= Canteen (charity) =

Cancer support organization in Australia

Canteen is an Australian not-for-profit cancer charity that provides free and tailored support to young people aged 12–25 who are impacted by cancer. Whether they are dealing with their own diagnosis, a close family member's cancer or the death of a loved one, Canteen provides a wide range of free support services to help them overcome the specific challenges they're dealing with. Canteen also provides services for parents dealing with cancer in their family. The CEO of Canteen is Siona Hardy.

== Background ==
Canteen was founded in 1985 by a group of young cancer patients. The organisation was created to address the unique challenges faced by adolescents and young adults during and after cancer treatment. Today, young people continue to play a role in governance through advisory groups and leadership positions on the Canteen Board of Directors.

== Support Services ==
Canteen supports young people dealing with cancer to:

- Connect with peers in similar situations through programs and recreation days.
- Understand what cancer means by providing access to free information and resources.
- Access online and face-to-face counselling.
- Join a 24/7 online support community of peers via Canteen Connect.
- If they've been diagnosed themselves, it provides Youth Cancer Services which are specialised treatment and support services based in major hospitals throughout Australia.

== Events ==

=== Bandanna Day ===
Held on the last Thursday of October each year, Bandanna Day is the flagship fundraising and awareness campaign for Canteen.
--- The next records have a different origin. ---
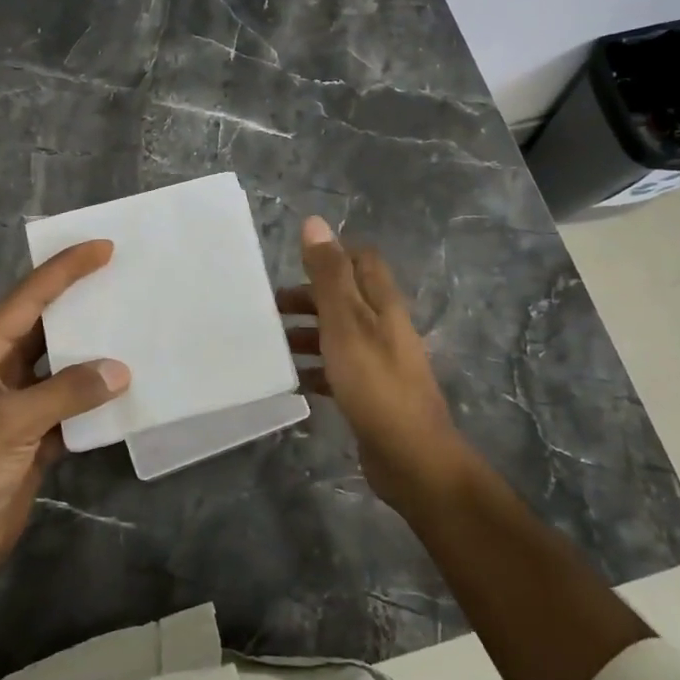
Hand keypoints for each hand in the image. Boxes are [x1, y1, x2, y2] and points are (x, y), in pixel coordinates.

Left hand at [0, 241, 129, 581]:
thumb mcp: (13, 423)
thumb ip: (67, 391)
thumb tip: (121, 369)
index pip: (30, 298)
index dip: (65, 269)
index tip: (104, 247)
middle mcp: (2, 368)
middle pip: (47, 323)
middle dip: (82, 300)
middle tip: (123, 276)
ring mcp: (21, 401)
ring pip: (63, 362)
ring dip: (93, 348)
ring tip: (133, 323)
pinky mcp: (37, 432)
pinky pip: (74, 401)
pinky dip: (97, 395)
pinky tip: (127, 385)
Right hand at [280, 217, 471, 508]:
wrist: (410, 457)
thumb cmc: (374, 382)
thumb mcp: (345, 322)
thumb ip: (328, 275)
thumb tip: (314, 222)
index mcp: (381, 303)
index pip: (361, 260)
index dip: (331, 255)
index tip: (293, 263)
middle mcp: (383, 326)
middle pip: (345, 298)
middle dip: (308, 297)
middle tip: (269, 307)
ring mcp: (378, 362)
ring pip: (337, 335)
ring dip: (306, 333)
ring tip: (271, 344)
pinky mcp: (369, 393)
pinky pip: (336, 370)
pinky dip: (314, 369)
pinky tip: (291, 380)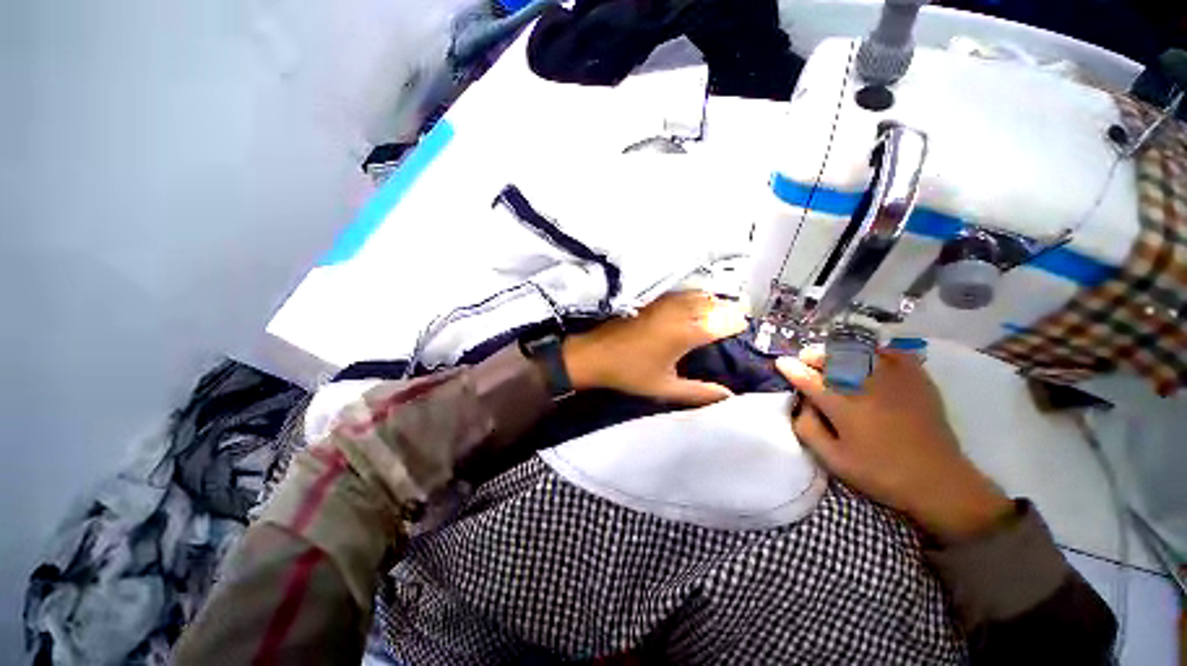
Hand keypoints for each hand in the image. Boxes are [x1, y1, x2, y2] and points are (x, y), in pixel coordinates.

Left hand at [562, 290, 747, 405]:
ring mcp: (664, 302)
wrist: (594, 354)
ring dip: (712, 302)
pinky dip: (694, 297)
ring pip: (698, 295)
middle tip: (735, 322)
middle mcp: (679, 311)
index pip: (724, 321)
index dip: (738, 323)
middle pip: (714, 303)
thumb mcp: (665, 386)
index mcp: (686, 333)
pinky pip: (681, 293)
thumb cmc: (629, 372)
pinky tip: (692, 308)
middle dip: (728, 310)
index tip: (745, 329)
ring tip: (717, 314)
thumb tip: (728, 395)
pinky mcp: (652, 299)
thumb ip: (699, 392)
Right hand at [777, 347, 1012, 542]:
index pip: (809, 380)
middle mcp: (866, 387)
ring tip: (833, 355)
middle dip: (814, 356)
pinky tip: (872, 355)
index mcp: (843, 407)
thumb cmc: (880, 473)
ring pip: (861, 353)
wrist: (939, 482)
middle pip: (833, 360)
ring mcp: (895, 381)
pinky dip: (880, 351)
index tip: (781, 362)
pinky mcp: (919, 381)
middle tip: (805, 357)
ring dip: (841, 350)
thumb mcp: (833, 460)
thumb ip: (809, 429)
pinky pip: (896, 354)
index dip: (792, 369)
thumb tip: (800, 405)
Since Bandanna Day began it has raised more than $35 million to support young people impacted by cancer. Individuals, schools and organisations can get involved by buying and selling bandannas.

== Partnerships ==

=== Youth Cancer Services ===
Specialist treatment and support for young people with cancer aged 15–25 is provided by the Youth Cancer Services (YCS) based in major hospitals throughout Australia.

=== Cancer Hub ===
The Cancer Hub is a collaboration between Canteen, Red Kite and Camp Quality, to support families with children or young people aged 0–25 who are impacted by any cancer.